You may also want to try a post-5.0 gdb. I'm running a 04/01/2001 gdb. "info threads" still comes up empty, but otherwise it seems to work (SuSE 6.2). As a side note (probably unrelated): if your gdb stops on SIG32 real time events, adding a "handle SIG32 nostop" line to ~/.gdbinit may help.
<aol>me too</aol> seriously, this is blocking me from getting any stack traces out of my own debug builds. i should note that there's some vaguely useful info out there if you search google for "ptrace no such process." upping to blocker, per trudelle. adding cc's.
dan: I just found out, that I am stupid :-/ I just tested one of the latest binary downloads and it did not work either, it also showed the ptrace problem. Seems that since I installed the new Suse a few monthes ago I never downloaded a binary Mozilla (with a slow modem it takes too quite a while). Ok, the debugging works on a Suse 6.4, but not on a Suse7.1. I guess that one the the newer things broke this feature. After reading this bug I think it is gdb5.0, Suse6.4 still has gdb 4.18. But I don't know anything about it...

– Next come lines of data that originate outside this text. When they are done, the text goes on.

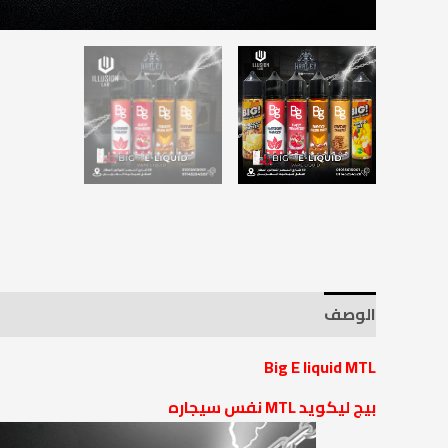
الوصف
معلومات إضافية
Big E liquid MTL
بيج ليكويد MTL نفس سيجاره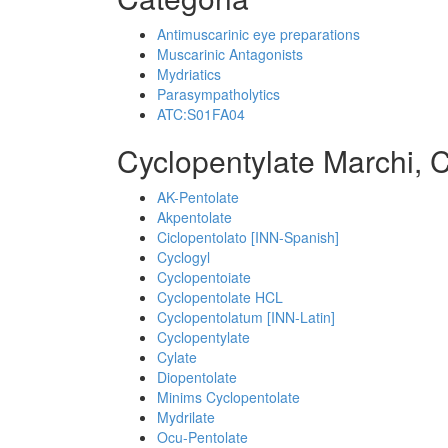
Antimuscarinic eye preparations
Muscarinic Antagonists
Mydriatics
Parasympatholytics
ATC:S01FA04
Cyclopentylate Marchi, 
AK-Pentolate
Akpentolate
Ciclopentolato [INN-Spanish]
Cyclogyl
Cyclopentoiate
Cyclopentolate HCL
Cyclopentolatum [INN-Latin]
Cyclopentylate
Cylate
Diopentolate
Minims Cyclopentolate
Mydrilate
Ocu-Pentolate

FWIW, the CVS tree for GDB is scheduled to get some big whacks related to it's handling of threads in the next few weeks. See <http://sources.redhat.com/ml/gdb-patches/2001-04/msg00240.html> and subsequent messages for more details.

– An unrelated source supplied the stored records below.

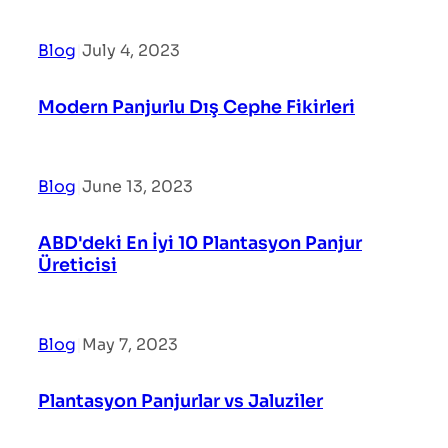
Blog
|
July 4, 2023
Modern Panjurlu Dış Cephe Fikirleri
Blog
|
June 13, 2023
ABD'deki En İyi 10 Plantasyon Panjur
Üreticisi
Blog
|
May 7, 2023
Plantasyon Panjurlar vs Jaluziler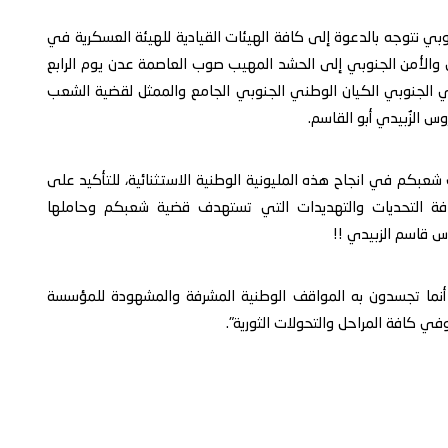
نوبي نتوجه بالدعوة إلى كافة الهيئات القيادية للهيئة العسكرية في
والأمن الجنوبي إلى الحشد المهيب صوب العاصمة عدن يوم الرابع
الانتقالي الجنوبي الكيان الوطني الجنوبي الجامع والممثل لقضية الشعب
س الزُبيدي أبو القاسم.
عبكم في انجاح هذه المليونية الوطنية الاستثنائية، للتأكيد على
ة التحديات والتهديدات التي تستهدف قضية شعبكم وحاملها
س قاسم الزبيدي !!
 أنما تجسدون به المواقف الوطنية المشرفة والمشهودة للمؤسسة
في كافة المراحل والتحولات الثورية".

now after mozilla changed to gcc2.95.3 I can't use gdb on my good old Suse6.4 system anymore, it worked fine here before. I get the following message Thread 1721 (manager thread)] [New Thread 1720 (initial thread)] [New Thread 1722] [New Thread 1723] [New Thread 1724] Cannot access memory at address 0x46203a6c. looks like the behaviour under gdb is also connected to the libs dynamicly linked to Mozilla. without gdb mozilla works fine. Suse6.4 ships with gcc2.95.2, so i am quite surprised that I get problems now!
Works for Me on Red Hat 7.1
blizzard: doesn't work on a LOT of distributions, for example several Suse's, all those which ship with gdb5.0. As described in this bug this is caused by a bug in gdb and it should work find with an upgraded gdb. Not sure if you can expect a little user to upgrade to a new (unofficial?) gdb just to produce a stacktrace...
Jens-Uwe: what other solution do you propose?
Moving all threading bugs to XPCOM. See bug 160356.